¿Amor? No, más bien locura.
¿Sabéis? Nunca he hablado de amor, ya que nunca he creído esa leyenda de patanes. Ese invento de las personas débiles ante otra persona que es su 'media naranja'.
Nunca he notado la presencia de amor, ya que nunca he querido admitir mis sentimientos.
Así que en este texto llamemos al amor X. Es gracioso, porque él me enseñó a denominar algo que no debía saber o no lo sabía ni él como X.
Os voy a hacer una descripción suya.
Mide un metro setenta aproximadamente, tiene medio melena ni lisa ni ondulada, de un color negro.
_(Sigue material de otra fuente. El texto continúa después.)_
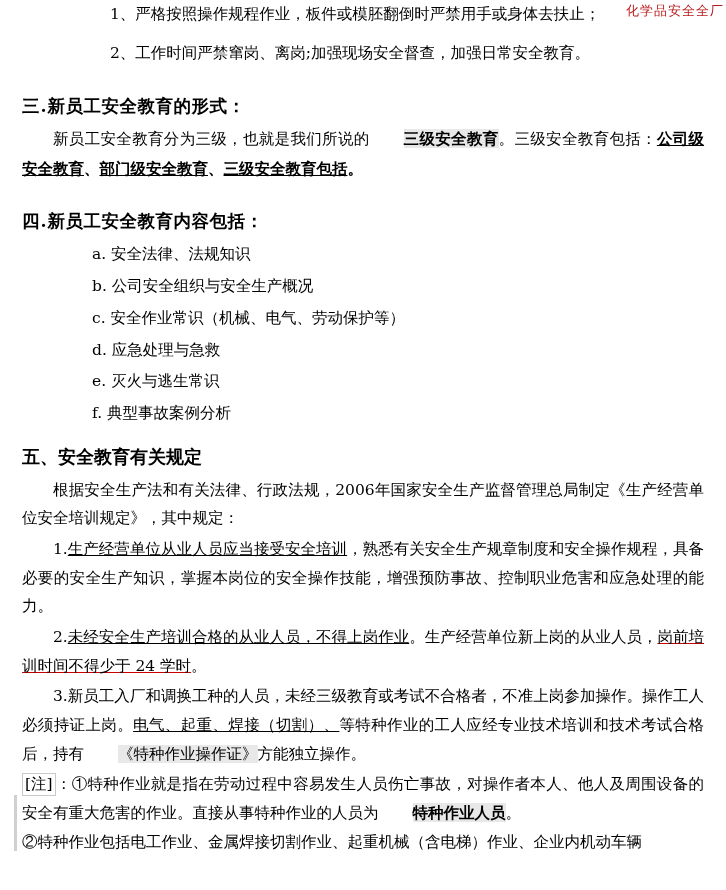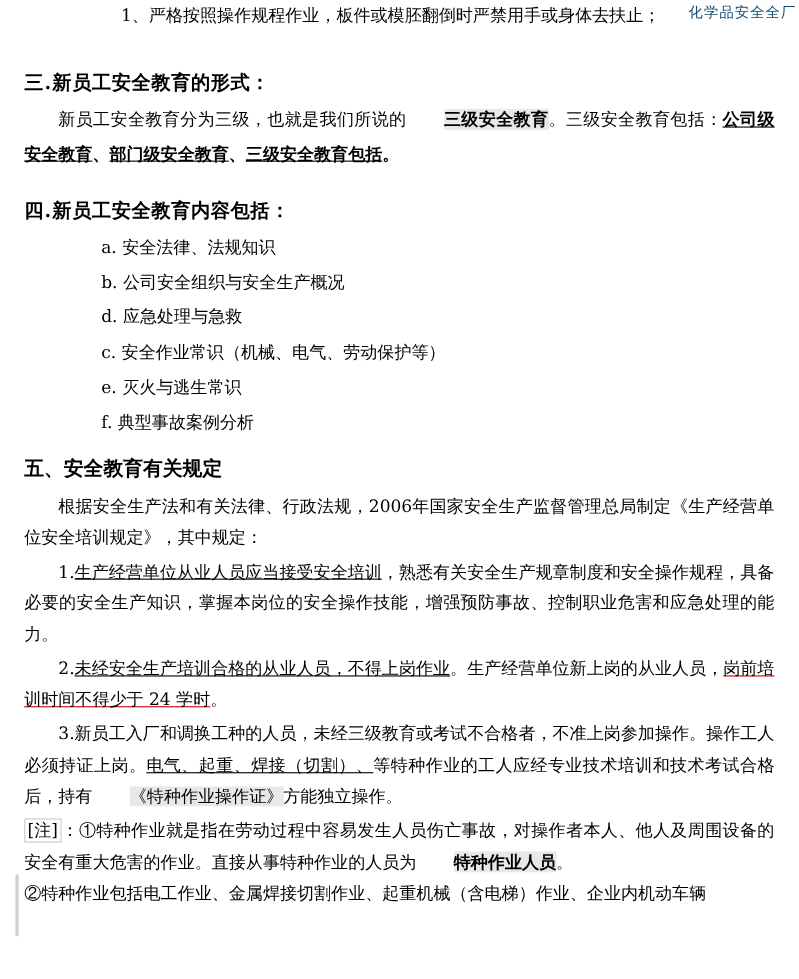"化学品安全全厂" .watermark { color: #0c4a6e -> #b91c1c }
Tiene los ojos azules claros, y una mirada penetrante.
No pierde el tiempo en creer en un Dios, desde mi punto de vista es muy inteligente, le gusta la lectura, dibuja bastante bien y lo mismo al escribir. Suele odiar a la gente y no confía a penas.
Oye, si lo estás leyendo que sepas que no tengo ni puta idea de que nos está pasando, ¿vale?
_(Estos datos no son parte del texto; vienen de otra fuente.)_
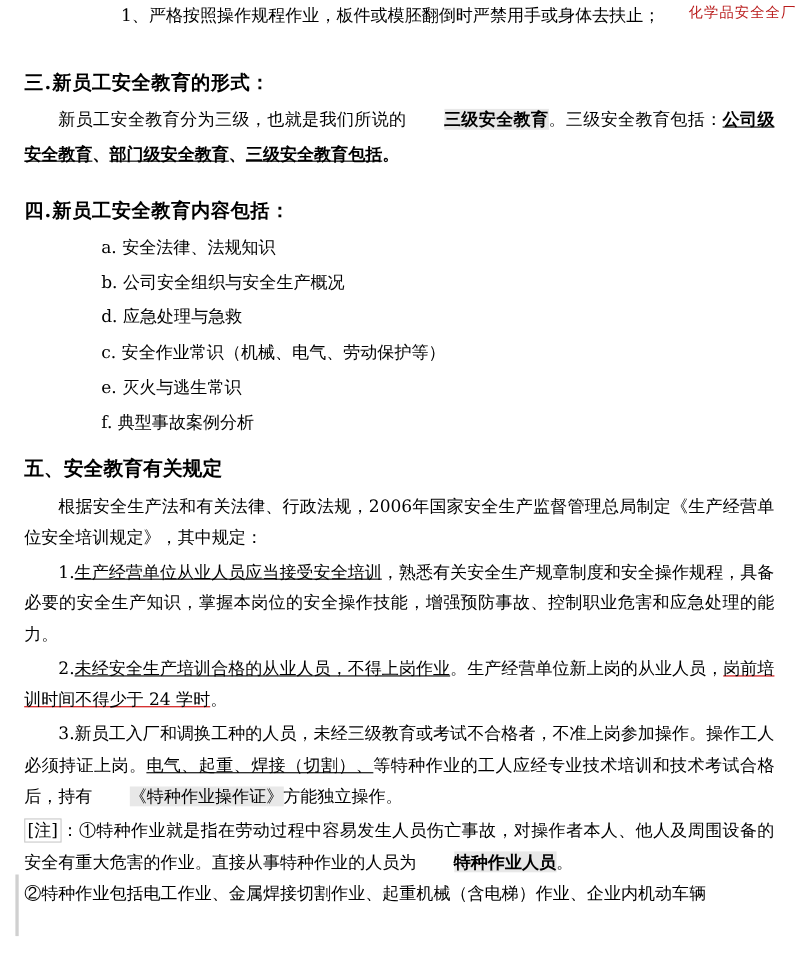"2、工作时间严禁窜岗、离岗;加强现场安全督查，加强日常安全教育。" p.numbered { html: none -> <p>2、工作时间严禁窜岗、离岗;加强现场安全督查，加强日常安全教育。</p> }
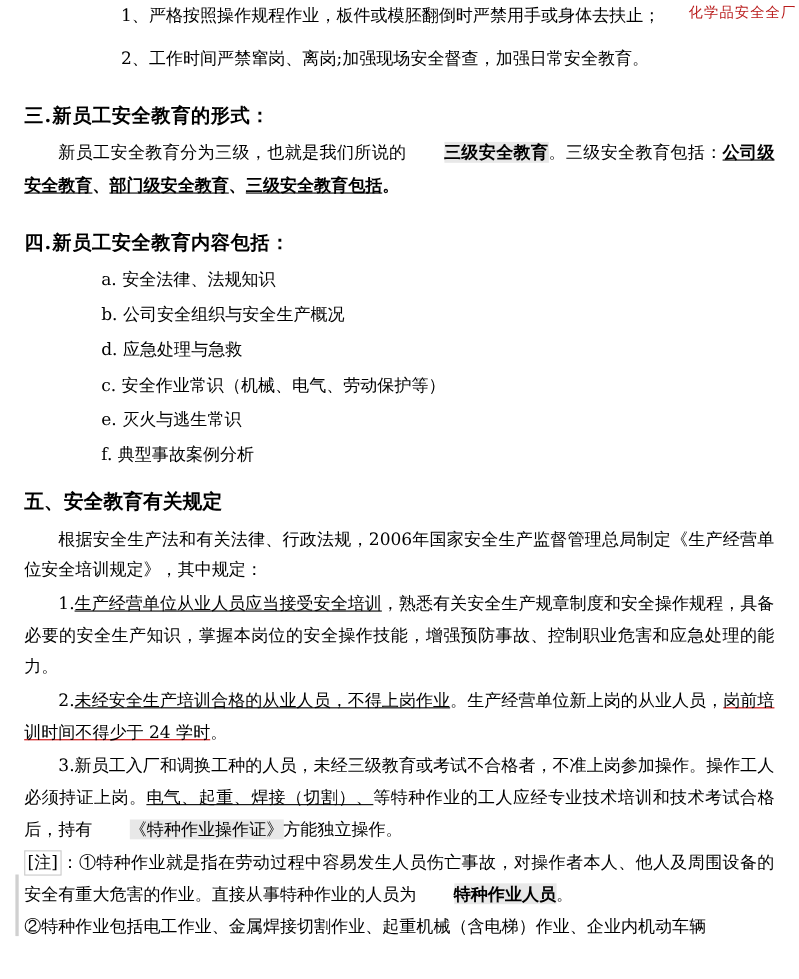"d. 应急处理与急救" p.lettered { order: before "c. 安全作业常识（机械、电气、劳动保护等）" -> after "c. 安全作业常识（机械、电气、劳动保护等）" }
Y bueno, él tampoco creía en el amor, bueno, no exactamente, él lo que no quería era que otra persona que estuviera junto a él sufriera por lo que le pudiera pasar.
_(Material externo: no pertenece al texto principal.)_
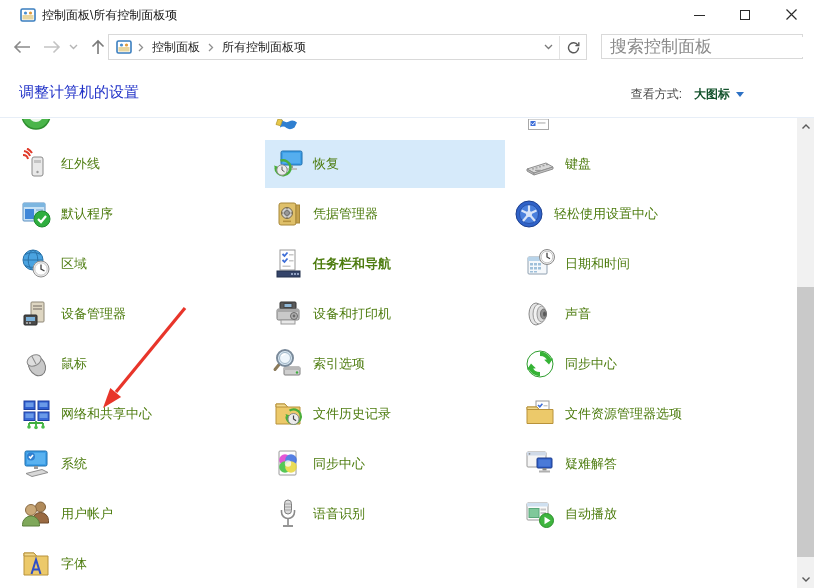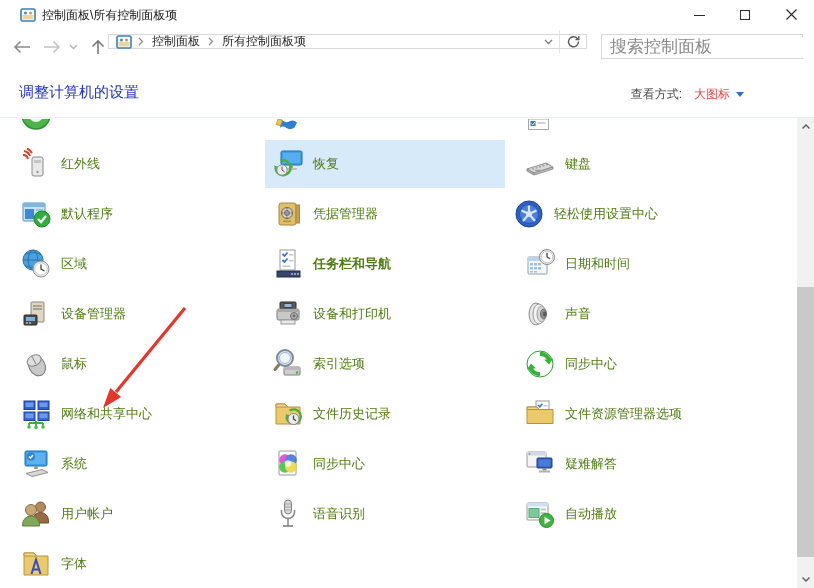"控制面板" .addressbar { height: 15px -> 26px }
Cuando lo conocí me acojoné un poco, ya que parecía que lo supiera todo de mi, que me leyera el pensamiento, y seguramente también sepa como me siento, un poco como la mierda.
No entiendo por qué pero hace ya tres meses que no me habla. No recuerdo haberle hecho ni dicho nada de lo que me deba arrepentir para que me perdone. Aunque a lo mejor le molestaba mi presencia.
Es que es tan él, que bueno, ¿para que estar yo?